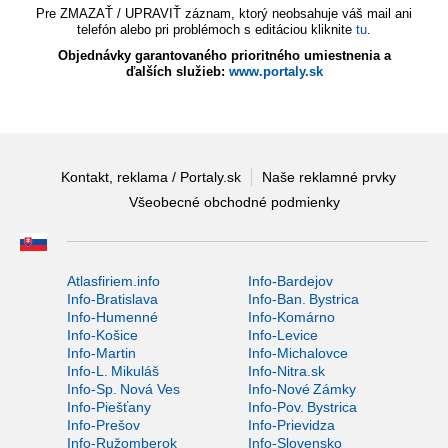
Pre ZMAZAŤ / UPRAVIŤ záznam, ktorý neobsahuje váš mail ani
telefón alebo pri problémoch s editáciou kliknite
tu
.
Objednávky garantovaného prioritného umiestnenia a
ďalších služieb:
www.portaly.sk
Kontakt, reklama / Portaly.sk
Naše reklamné prvky
Všeobecné obchodné podmienky
Atlasfiriem.info
Info-Bardejov
Info-Bratislava
Info-Ban. Bystrica
Info-Humenné
Info-Komárno
Info-Košice
Info-Levice
Info-Martin
Info-Michalovce
Info-L. Mikuláš
Info-Nitra.sk
Info-Sp. Nová Ves
Info-Nové Zámky
Info-Piešťany
Info-Pov. Bystrica
Info-Prešov
Info-Prievidza
Info-Ružomberok
Info-Slovensko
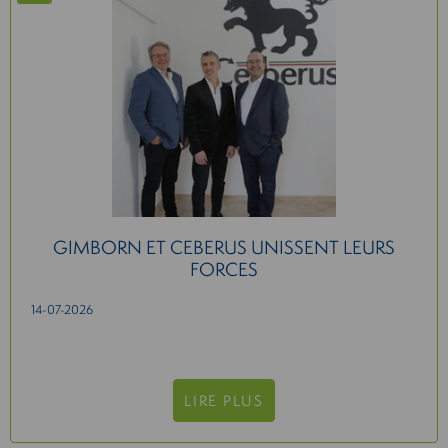
GIMBORN ET CEBERUS UNISSENT LEURS
FORCES
14-07-2026
LIRE PLUS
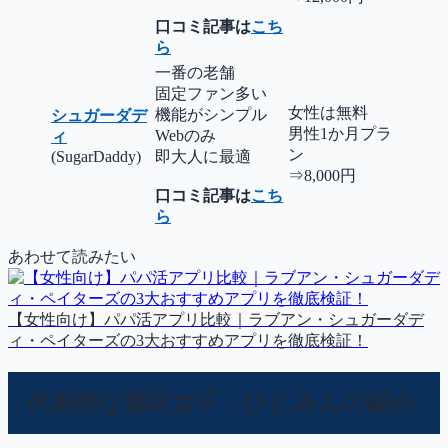
口コミ記事は
こち
ら
一番の老舗
固定ファン多い
女性は無料
機能がシンプル
シュガーダデ
男性1か月プラ
Webのみ
ィ
ン
(SugarDaddy)
即大人に最適
⇒8,000円
口コミ記事は
こち
ら
あわせて読みたい
【女性向け】パパ活アプリ比較｜ラブアン・シュガーダデ
ィ・ペイターズの3大おすすめアプリを徹底検証！
代表的な港区女子：ひとみんの紹介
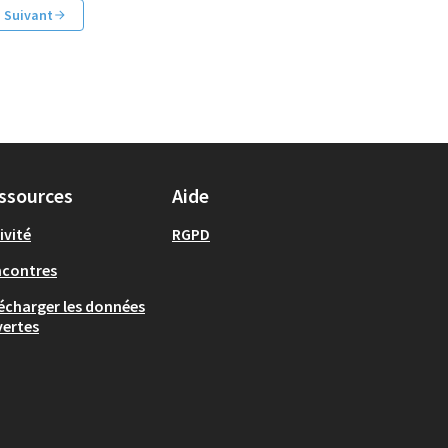
Suivant
ssources
Aide
ivité
RGPD
ncontres
écharger les données
ertes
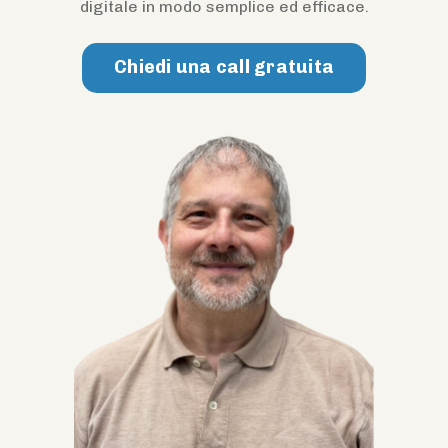
digitale in modo semplice ed efficace.
Chiedi una call gratuita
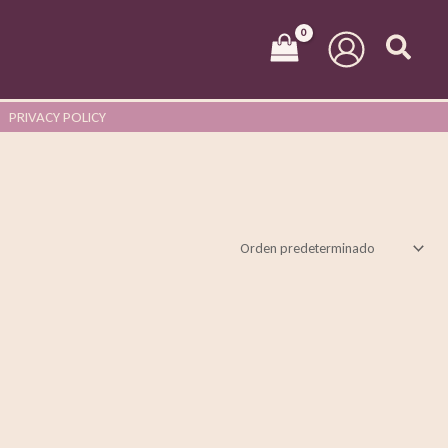
PRIVACY POLICY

************

§ **JOB**: Reproduce every line from the preceding data in which the word "Bystrica" can be found.

§ **TASK SOLUTION**:
Info-Ban. Bystrica
Info-Pov. Bystrica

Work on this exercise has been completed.